After ten years of schooling, Arthur entered Trinity College, Dublin and began his preparations for a life in the Church. In time he migrated to England and became Patrick Brontë’s assistant in 1845. By 1852, Charlotte was famous as the author of Jane Eyre and her father did everything possible to discourage the attentions of the clearly besotted Nicholls.

Nicholls contemplated leaving Haworth for missionary work in Australia, but despite being given a farewell present by his parishioners, only travelled a few miles before again courting Charlotte. Despite her many reservations, they married in 1854. Patrick was too overcome to attend the ceremony and Charlotte was given away by her former schoolmistress.

The honeymoon was spent travelling to, within and from Ireland. They visited Dublin, Kilkee, Killarney and Arthur’s late uncle’s house in Bannagher, where his aunt still lived. Charlotte was impressed by her relatives - “highly educated gentlemen” - and the house Cuba Court - “very large, looks like a gentleman’s country seat”. The wild scenery of southern Ireland also caught her imagination: “Such a wild, iron-bound coast – with such an ocean-view as I had not yet seen – and such battling of waves with rocks as I had ever imagined.”

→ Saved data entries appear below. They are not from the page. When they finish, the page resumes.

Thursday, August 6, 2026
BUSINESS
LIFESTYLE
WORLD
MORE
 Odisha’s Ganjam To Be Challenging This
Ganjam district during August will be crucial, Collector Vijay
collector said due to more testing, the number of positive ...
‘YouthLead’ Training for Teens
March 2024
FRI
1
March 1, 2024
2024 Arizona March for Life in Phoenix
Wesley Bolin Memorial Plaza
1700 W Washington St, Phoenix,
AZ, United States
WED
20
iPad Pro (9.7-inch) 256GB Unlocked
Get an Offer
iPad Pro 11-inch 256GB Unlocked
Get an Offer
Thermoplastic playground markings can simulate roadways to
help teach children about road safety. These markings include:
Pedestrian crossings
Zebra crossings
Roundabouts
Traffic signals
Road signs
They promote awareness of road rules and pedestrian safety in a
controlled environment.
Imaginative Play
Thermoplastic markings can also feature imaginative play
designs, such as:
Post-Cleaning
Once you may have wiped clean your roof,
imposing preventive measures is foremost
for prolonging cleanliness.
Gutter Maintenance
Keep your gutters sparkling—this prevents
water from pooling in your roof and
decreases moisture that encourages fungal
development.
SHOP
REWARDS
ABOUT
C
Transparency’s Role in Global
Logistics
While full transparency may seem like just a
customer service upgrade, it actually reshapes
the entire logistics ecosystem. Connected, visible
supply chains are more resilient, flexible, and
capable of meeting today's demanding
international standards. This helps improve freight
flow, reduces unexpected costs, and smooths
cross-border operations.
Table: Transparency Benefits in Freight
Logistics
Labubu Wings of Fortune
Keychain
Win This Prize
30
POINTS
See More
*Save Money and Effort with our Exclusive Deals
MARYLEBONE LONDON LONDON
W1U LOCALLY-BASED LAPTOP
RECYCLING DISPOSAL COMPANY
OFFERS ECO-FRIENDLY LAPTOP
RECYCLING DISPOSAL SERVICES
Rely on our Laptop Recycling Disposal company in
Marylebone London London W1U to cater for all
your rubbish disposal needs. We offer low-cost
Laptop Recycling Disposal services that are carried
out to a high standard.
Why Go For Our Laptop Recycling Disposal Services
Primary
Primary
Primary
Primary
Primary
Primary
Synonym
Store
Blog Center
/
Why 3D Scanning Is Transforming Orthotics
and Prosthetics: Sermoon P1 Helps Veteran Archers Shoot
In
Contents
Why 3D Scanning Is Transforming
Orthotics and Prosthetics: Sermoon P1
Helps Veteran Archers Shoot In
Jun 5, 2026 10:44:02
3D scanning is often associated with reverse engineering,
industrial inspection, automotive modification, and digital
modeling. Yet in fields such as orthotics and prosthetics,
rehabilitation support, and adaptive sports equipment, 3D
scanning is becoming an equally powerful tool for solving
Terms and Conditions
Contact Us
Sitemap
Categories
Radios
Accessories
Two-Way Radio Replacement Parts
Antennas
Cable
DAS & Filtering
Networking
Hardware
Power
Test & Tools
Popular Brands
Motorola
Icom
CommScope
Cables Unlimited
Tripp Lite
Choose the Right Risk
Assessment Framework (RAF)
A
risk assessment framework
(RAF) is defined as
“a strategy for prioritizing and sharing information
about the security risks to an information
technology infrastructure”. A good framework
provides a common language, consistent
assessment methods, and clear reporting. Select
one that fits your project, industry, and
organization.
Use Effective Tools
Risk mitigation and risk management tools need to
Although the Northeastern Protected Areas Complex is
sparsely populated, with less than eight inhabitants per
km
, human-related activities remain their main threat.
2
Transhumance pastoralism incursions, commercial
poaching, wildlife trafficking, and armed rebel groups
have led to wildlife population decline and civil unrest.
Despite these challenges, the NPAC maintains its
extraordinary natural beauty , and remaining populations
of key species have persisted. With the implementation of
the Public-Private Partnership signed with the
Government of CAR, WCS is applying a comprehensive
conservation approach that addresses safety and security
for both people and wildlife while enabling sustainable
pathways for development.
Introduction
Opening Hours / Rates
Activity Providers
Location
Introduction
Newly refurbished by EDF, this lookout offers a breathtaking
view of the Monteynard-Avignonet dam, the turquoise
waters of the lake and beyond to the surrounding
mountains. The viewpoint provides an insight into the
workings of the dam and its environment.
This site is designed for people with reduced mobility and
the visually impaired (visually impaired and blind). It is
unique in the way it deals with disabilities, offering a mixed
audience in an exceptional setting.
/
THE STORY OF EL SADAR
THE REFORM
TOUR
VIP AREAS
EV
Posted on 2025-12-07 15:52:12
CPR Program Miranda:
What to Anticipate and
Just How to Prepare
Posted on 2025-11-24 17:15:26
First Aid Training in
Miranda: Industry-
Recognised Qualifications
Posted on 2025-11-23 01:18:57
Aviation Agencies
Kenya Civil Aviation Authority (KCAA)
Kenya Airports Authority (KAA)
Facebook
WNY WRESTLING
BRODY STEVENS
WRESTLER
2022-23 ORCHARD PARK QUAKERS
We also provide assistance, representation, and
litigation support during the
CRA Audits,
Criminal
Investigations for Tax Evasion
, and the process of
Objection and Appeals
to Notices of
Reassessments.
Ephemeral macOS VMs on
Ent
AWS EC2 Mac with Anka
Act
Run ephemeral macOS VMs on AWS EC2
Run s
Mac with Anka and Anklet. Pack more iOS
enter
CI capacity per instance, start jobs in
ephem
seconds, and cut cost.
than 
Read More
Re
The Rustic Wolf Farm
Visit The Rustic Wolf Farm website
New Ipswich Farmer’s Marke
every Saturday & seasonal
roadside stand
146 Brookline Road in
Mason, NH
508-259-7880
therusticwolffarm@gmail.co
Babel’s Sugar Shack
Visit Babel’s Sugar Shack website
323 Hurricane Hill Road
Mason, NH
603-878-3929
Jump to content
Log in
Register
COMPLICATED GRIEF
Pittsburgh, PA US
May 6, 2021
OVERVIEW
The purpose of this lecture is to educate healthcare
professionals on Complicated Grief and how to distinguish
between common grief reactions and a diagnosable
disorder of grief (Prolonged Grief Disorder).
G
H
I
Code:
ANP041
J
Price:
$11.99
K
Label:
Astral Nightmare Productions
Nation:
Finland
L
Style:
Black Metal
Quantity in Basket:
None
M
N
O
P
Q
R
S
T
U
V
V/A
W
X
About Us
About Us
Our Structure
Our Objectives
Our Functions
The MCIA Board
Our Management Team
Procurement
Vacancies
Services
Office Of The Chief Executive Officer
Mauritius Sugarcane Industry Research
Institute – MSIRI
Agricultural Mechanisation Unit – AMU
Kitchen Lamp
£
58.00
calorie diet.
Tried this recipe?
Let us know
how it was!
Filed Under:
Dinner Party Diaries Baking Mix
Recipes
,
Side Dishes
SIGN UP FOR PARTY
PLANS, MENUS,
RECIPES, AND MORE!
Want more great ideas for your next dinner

While riding through the Gap of Dunloe in Co Kerry, Charlotte was thrown from her horse when it was frightened by “a sudden glimpse of a very grim phantom.” Fortunately, she was “neither bruised by the fall or touched by the mare’s hooves.”

The couple returned to Haworth and lived with Patrick until Charlotte’s death less than a year later in 1854. Arthur stayed in the house until Patrick died in 1861. Having failed to be appointed to the curacy himself, he then returned to his aged aunt in Ireland, left the active priesthood and married his cousin. He died in 1906, embittered by what he saw as the misrepresentation of his wife in the writings of those who did not know her as well as he.